• [EXERCISE DESCRIPTION] Every entry, from the first line to the last, should be output exactly.

Start of EXERCISE DATA

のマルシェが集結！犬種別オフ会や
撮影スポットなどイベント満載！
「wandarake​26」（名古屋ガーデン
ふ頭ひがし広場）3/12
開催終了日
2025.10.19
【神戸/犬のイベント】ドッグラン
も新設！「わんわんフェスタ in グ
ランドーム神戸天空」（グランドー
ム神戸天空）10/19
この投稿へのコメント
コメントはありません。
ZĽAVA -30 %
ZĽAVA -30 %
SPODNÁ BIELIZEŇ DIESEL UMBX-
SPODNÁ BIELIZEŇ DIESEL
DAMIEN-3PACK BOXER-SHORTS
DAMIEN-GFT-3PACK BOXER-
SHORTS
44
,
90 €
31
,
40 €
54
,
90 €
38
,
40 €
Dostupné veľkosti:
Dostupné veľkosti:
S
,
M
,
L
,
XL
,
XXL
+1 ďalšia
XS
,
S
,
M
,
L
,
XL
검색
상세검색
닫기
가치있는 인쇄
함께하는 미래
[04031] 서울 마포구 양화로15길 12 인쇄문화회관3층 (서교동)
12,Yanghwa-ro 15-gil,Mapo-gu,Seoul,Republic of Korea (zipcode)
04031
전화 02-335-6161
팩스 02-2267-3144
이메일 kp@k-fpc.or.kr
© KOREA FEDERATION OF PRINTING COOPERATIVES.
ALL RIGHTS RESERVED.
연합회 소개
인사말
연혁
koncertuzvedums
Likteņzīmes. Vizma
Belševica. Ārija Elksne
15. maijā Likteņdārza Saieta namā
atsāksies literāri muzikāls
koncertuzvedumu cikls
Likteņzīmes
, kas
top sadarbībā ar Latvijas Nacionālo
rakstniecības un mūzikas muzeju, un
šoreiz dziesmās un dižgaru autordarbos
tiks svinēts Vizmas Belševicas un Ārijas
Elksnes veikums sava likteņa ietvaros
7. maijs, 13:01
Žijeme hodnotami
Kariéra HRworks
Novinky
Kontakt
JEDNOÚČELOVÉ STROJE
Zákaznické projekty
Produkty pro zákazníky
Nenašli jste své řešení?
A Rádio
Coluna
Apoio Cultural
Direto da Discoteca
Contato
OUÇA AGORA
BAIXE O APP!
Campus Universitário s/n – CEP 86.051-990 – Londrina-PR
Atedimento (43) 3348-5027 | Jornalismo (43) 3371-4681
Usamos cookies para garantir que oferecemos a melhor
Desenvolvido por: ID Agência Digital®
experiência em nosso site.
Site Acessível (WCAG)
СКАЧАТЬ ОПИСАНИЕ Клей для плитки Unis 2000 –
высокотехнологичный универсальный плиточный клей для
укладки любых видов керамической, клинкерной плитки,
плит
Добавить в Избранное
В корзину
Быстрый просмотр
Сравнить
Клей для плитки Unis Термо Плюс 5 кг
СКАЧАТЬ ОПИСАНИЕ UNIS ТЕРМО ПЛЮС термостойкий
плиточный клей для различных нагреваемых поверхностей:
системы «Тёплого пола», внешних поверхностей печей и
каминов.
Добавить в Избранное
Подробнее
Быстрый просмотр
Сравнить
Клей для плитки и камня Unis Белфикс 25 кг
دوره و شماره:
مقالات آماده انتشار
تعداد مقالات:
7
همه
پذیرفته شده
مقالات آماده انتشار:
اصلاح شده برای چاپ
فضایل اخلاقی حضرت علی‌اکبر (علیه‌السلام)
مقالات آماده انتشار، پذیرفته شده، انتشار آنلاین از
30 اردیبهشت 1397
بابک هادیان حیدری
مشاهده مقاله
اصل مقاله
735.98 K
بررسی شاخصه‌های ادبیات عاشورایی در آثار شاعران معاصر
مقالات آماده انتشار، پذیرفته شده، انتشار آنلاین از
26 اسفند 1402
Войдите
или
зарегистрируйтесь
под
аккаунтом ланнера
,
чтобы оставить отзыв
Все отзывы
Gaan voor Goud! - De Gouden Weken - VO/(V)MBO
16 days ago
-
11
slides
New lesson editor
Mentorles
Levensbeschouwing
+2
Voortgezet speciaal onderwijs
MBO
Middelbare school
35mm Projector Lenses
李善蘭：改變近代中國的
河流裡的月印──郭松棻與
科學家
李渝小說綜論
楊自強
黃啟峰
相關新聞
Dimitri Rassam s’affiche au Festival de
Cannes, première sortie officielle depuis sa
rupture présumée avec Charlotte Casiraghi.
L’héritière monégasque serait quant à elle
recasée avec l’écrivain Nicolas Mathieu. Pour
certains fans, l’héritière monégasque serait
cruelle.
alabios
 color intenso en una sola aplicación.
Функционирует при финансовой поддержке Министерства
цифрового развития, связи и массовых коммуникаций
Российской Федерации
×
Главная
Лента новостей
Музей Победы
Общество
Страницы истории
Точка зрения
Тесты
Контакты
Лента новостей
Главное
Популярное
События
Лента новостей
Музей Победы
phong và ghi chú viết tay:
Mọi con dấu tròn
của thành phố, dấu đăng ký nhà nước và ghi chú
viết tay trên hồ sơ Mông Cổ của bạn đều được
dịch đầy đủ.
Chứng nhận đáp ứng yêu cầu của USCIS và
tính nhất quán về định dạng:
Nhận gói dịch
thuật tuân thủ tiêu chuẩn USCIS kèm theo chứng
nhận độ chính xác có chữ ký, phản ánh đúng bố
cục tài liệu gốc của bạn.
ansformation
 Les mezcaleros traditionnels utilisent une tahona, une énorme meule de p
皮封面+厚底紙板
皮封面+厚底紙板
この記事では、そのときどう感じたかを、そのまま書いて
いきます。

End of EXERCISE DATA

• [EXERCISE RESULT]
のマルシェが集結！犬種別オフ会や
撮影スポットなどイベント満載！
「wandarake​26」（名古屋ガーデン
ふ頭ひがし広場）3/12
開催終了日
2025.10.19
【神戸/犬のイベント】ドッグラン
も新設！「わんわんフェスタ in グ
ランドーム神戸天空」（グランドー
ム神戸天空）10/19
この投稿へのコメント
コメントはありません。
ZĽAVA -30 %
ZĽAVA -30 %
SPODNÁ BIELIZEŇ DIESEL UMBX-
SPODNÁ BIELIZEŇ DIESEL
DAMIEN-3PACK BOXER-SHORTS
DAMIEN-GFT-3PACK BOXER-
SHORTS
44
,
90 €
31
,
40 €
54
,
90 €
38
,
40 €
Dostupné veľkosti:
Dostupné veľkosti:
S
,
M
,
L
,
XL
,
XXL
+1 ďalšia
XS
,
S
,
M
,
L
,
XL
검색
상세검색
닫기
가치있는 인쇄
함께하는 미래
[04031] 서울 마포구 양화로15길 12 인쇄문화회관3층 (서교동)
12,Yanghwa-ro 15-gil,Mapo-gu,Seoul,Republic of Korea (zipcode)
04031
전화 02-335-6161
팩스 02-2267-3144
이메일 kp@k-fpc.or.kr
© KOREA FEDERATION OF PRINTING COOPERATIVES.
ALL RIGHTS RESERVED.
연합회 소개
인사말
연혁
koncertuzvedums
Likteņzīmes. Vizma
Belševica. Ārija Elksne
15. maijā Likteņdārza Saieta namā
atsāksies literāri muzikāls
koncertuzvedumu cikls
Likteņzīmes
, kas
top sadarbībā ar Latvijas Nacionālo
rakstniecības un mūzikas muzeju, un
šoreiz dziesmās un dižgaru autordarbos
tiks svinēts Vizmas Belševicas un Ārijas
Elksnes veikums sava likteņa ietvaros
7. maijs, 13:01
Žijeme hodnotami
Kariéra HRworks
Novinky
Kontakt
JEDNOÚČELOVÉ STROJE
Zákaznické projekty
Produkty pro zákazníky
Nenašli jste své řešení?
A Rádio
Coluna
Apoio Cultural
Direto da Discoteca
Contato
OUÇA AGORA
BAIXE O APP!
Campus Universitário s/n – CEP 86.051-990 – Londrina-PR
Atedimento (43) 3348-5027 | Jornalismo (43) 3371-4681
Usamos cookies para garantir que oferecemos a melhor
Desenvolvido por: ID Agência Digital®
experiência em nosso site.
Site Acessível (WCAG)
СКАЧАТЬ ОПИСАНИЕ Клей для плитки Unis 2000 –
высокотехнологичный универсальный плиточный клей для
укладки любых видов керамической, клинкерной плитки,
плит
Добавить в Избранное
В корзину
Быстрый просмотр
Сравнить
Клей для плитки Unis Термо Плюс 5 кг
СКАЧАТЬ ОПИСАНИЕ UNIS ТЕРМО ПЛЮС термостойкий
плиточный клей для различных нагреваемых поверхностей:
системы «Тёплого пола», внешних поверхностей печей и
каминов.
Добавить в Избранное
Подробнее
Быстрый просмотр
Сравнить
Клей для плитки и камня Unis Белфикс 25 кг
دوره و شماره:
مقالات آماده انتشار
تعداد مقالات:
7
همه
پذیرفته شده
مقالات آماده انتشار:
اصلاح شده برای چاپ
فضایل اخلاقی حضرت علی‌اکبر (علیه‌السلام)
مقالات آماده انتشار، پذیرفته شده، انتشار آنلاین از
30 اردیبهشت 1397
بابک هادیان حیدری
مشاهده مقاله
اصل مقاله
735.98 K
بررسی شاخصه‌های ادبیات عاشورایی در آثار شاعران معاصر
مقالات آماده انتشار، پذیرفته شده، انتشار آنلاین از
26 اسفند 1402
Войдите
или
зарегистрируйтесь
под
аккаунтом ланнера
,
чтобы оставить отзыв
Все отзывы
Gaan voor Goud! - De Gouden Weken - VO/(V)MBO
16 days ago
-
11
slides
New lesson editor
Mentorles
Levensbeschouwing
+2
Voortgezet speciaal onderwijs
MBO
Middelbare school
35mm Projector Lenses
李善蘭：改變近代中國的
河流裡的月印──郭松棻與
科學家
李渝小說綜論
楊自強
黃啟峰
相關新聞
Dimitri Rassam s’affiche au Festival de
Cannes, première sortie officielle depuis sa
rupture présumée avec Charlotte Casiraghi.
L’héritière monégasque serait quant à elle
recasée avec l’écrivain Nicolas Mathieu. Pour
certains fans, l’héritière monégasque serait
cruelle.
alabios
 color intenso en una sola aplicación.
Функционирует при финансовой поддержке Министерства
цифрового развития, связи и массовых коммуникаций
Российской Федерации
×
Главная
Лента новостей
Музей Победы
Общество
Страницы истории
Точка зрения
Тесты
Контакты
Лента новостей
Главное
Популярное
События
Лента новостей
Музей Победы
phong và ghi chú viết tay:
Mọi con dấu tròn
của thành phố, dấu đăng ký nhà nước và ghi chú
viết tay trên hồ sơ Mông Cổ của bạn đều được
dịch đầy đủ.
Chứng nhận đáp ứng yêu cầu của USCIS và
tính nhất quán về định dạng:
Nhận gói dịch
thuật tuân thủ tiêu chuẩn USCIS kèm theo chứng
nhận độ chính xác có chữ ký, phản ánh đúng bố
cục tài liệu gốc của bạn.
ansformation
 Les mezcaleros traditionnels utilisent une tahona, une énorme meule de p
皮封面+厚底紙板
皮封面+厚底紙板
この記事では、そのときどう感じたかを、そのまま書いて
いきます。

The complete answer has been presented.